• Objetivo de la tarea
Según el relato sobre Fidel Castro en El Cano, ¿a qué distancia de la capital cubana se encuentra ese pueblo?

• Fragmento del documento

=-=-=-=-=

Margarita está parada de puntillas intentando escuchar al comandante Fidel Castro. Son más o menos las diez y media de la mañana de un día brillante en el verano de 1963. Fidel Castro sobresale por entre la multitud, grande y pesado como un nubarrón verde olivo, pero ni así Margarita logra escucharlo pues el tumulto crece apresuradamente en el pequeño parque de El Cano, un pueblecito orillero a 20 kilómetros de la capital cubana.
—La Revolución no ha querido ser extremista —dice el comandante, levantando el dedo índice de la mano derecha—, pero la Revolución tiene el derecho de defenderse y vamos a ejercer ese derecho cuantas veces sea preciso.
La multitud inicia un aplauso tímido, que luego se convierte en aguacero atronador. Despacito, abriéndose paso con los codos, una mujer pasa por el lado de Margarita. En las manos trae un objeto brillante, difícil de precisar porque la mujer, que se llama Graciela Ayes, lo aprieta duro contra el pecho. Margarita la mira avanzar y se pregunta con sobresalto: ¿Qué irá a hacer Graciela?
Fidel está parado en la esquina noroeste del parque. La iglesia queda detrás suyo, por el lado derecho. Graciela se le acerca de frente y el comandante la observa mientras lo hace. Mira fijamente el objeto que la mujer lleva apretado contra el pecho. Uno de los escoltas intenta detenerla, pero Fidel hace un gesto y el hombre se integra de nuevo al tumulto que rodea al comandante de 37 años.
—Mire esta divisa que he ido guardando —Graciela Ayes le extiende a Fidel un pomo repleto de quilos prietos.
—¿Cómo? —el comandante se acaricia la barba, divertido.
—Es una divisa que he ido ahorrando, aquí no está bien esto.
—Pero yo he oído a mucha gente decir que la cosa aquí está bien. En un año la junta local recaudó 150 mil pesos y se han resuelto muchos problemas.
Graciela se acerca más a Fidel.
—Sí, sí, pero todavía se malgasta, todavía se malgasta aquí —susurra antes de que el escolta ponga su brazo entre ella y el comandante.
—¡Entonces hay que hacer más! —Fidel recorre la multitud con la vista fija—. Hay que construir escuelas en El Cano, hay que construir un círculo infantil, un cine, una zapatería.
—Sí, sí —responde la gente como una sola voz.
—¿Qué les parece una panadería, un círculo social?
—Sí, sí.
—¿Un terreno de pelota, una tintorería, un parque de diversiones para los niños?
—Sí, sí. Sííí.

=-=-=-=-=

• Datos disponibles
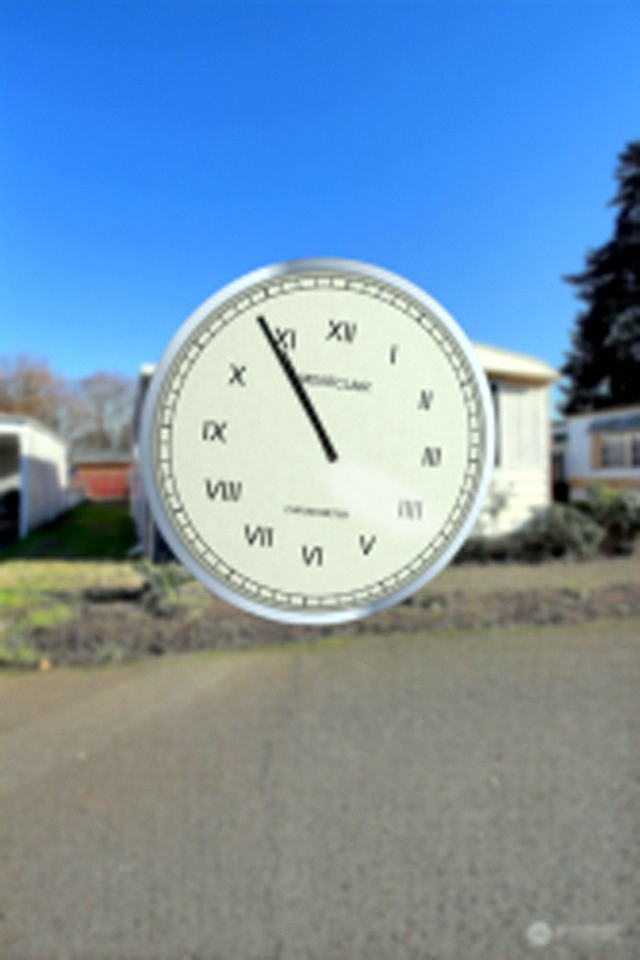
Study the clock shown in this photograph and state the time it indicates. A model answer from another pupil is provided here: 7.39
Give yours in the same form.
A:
10.54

=-=-=-=-=

• Solución del ejercicio
A 20 kilómetros de la capital cubana.